1. Nachos and the Java Port

The Nachos instructional operating system, developed at Berkeley, was first tested on guinea pig students in 1992 [1]. The authors intended it to be a simple, yet realistic, project for undergraduate operating systems classes. Nachos is now in wide use.

The original Nachos, written in a subset of C++ (with a little assembly), ran as a regular UNIX process. It simulated the hardware devices of a simple computer: it had a timer, a console, a MIPS R3000 processor, a disk, and a network link. In order to achieve reasonable performance, the operating system kernel ran natively, while user processes ran on the simulated processor. Because it was simulated, multiple Nachos instances could run on the same physical computer.

1.1. Why Java?

Despite the success of Nachos, there are good reasons to believe that it would be more useful in Java:

  • Java is much simpler than C++. It is not necessary to restrict Nachos to a subset of the language; students can understand the whole language.

  • Java is type-safe.

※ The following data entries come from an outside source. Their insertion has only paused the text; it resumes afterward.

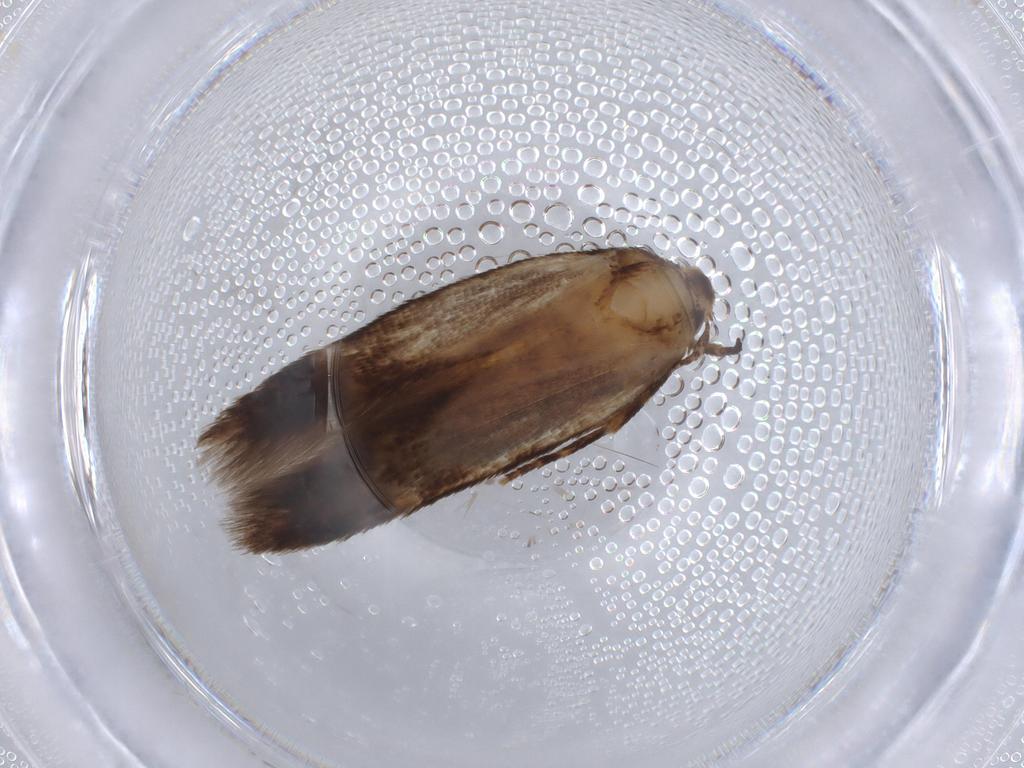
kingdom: Animalia
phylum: Arthropoda
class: Insecta
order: Lepidoptera
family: Crambidae
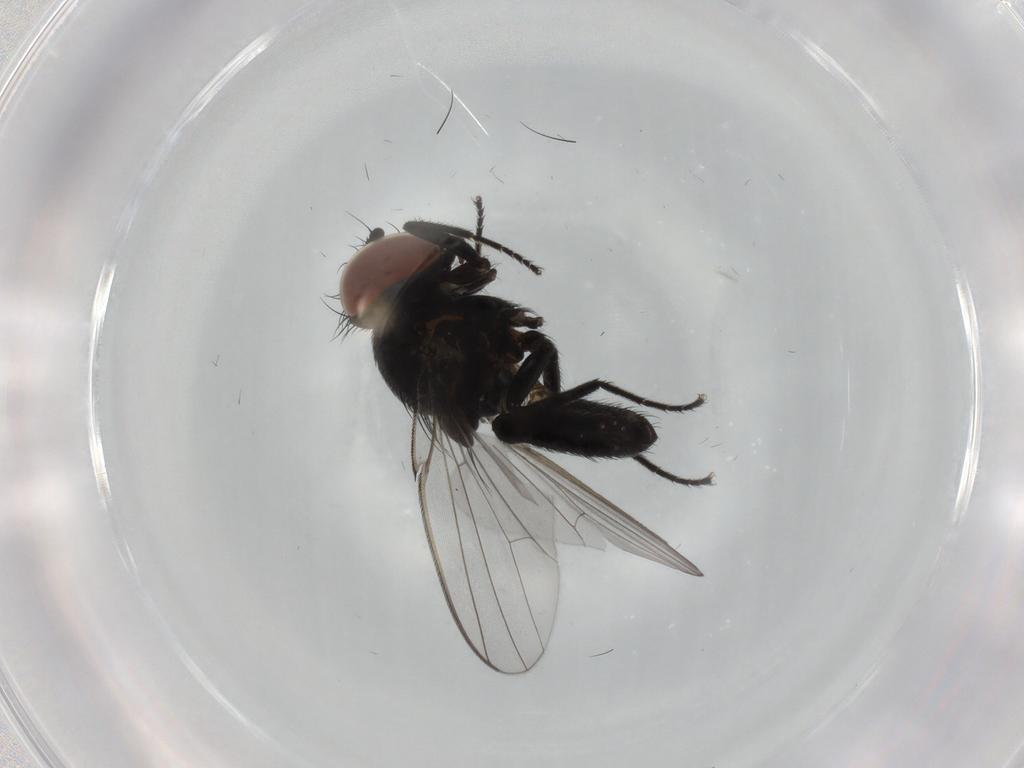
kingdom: Animalia
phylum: Arthropoda
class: Insecta
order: Diptera
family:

C++ is not type-safe; it is possible for a C++ program to perform a legal operation (e.g. writing off the end of an array) such that the operation of the program can no longer be described in terms of the C++ language. This turns out to be a major problem; some project groups are unable to debug their projects within the alotted time, primarily because of bugs not at all related to operating systems concepts.

  • It is much more reasonable to machine-grade a Java project than a C++ project.

  • Many undergraduate data structures classes, including the one at Berkeley, now use Java, not C++; students know Java well.

  • Java is relatively portable. Nachos 4.0 uses unportable assembly to support multithreading. Adding a new target to Nachos 4.0 required writing a bit of additional code for the port.

1.2. Will it work?

One of the first concerns many people have about Java is its speed. It is an undebatable fact that Java programs run slower than their C++ equivalents. This statement can be misleading, though:

  • Compiling is a significant part of the Nachos 4.0 debug cycle. Because javac compiles as much as it can everytime it is invoked, Nachos 5.0j actually compiles faster than Nachos 4.0 (running on a local disk partition with no optimizations enabled).

  • Generating large files on network partitions further slows down the debug cycle. Nachos 5.0j's .class files are significantly smaller than Nachos 4.0's .o files, even when compiling with -Os. This is in part due to C++ templates, which, without a smart compiler or careful management, get very big.

  • Type-safe languages are widely known to make debugging cycles more effective.

Another common concern is that writing an operating system in a type-safe language is unrealistic. In short, it is unrealistic, but not as unrealistic as you might think. Two aspects of real operating systems are lost by using Java, but neither are critical:

  • Since the JVM provides threads for Nachos 5.0j, the context switch code is no longer exposed. In Nachos 4.0, students could read the assembly code used to switch between threads. But, as mentioned above, this posed a portability problem.

  • The kernel can allocate kernel memory without releasing it; the garbage collector will release it. In Linux, this would be similar to removing all calls to kfree. This, however, is conceptually one of the simplest forms of resource allocation within the kernel (there's a lot more to Linux than kmalloc and kfree). The Nachos kernel must still directly manage the allocation of physical pages among processes, and must close files when processes exit, for example.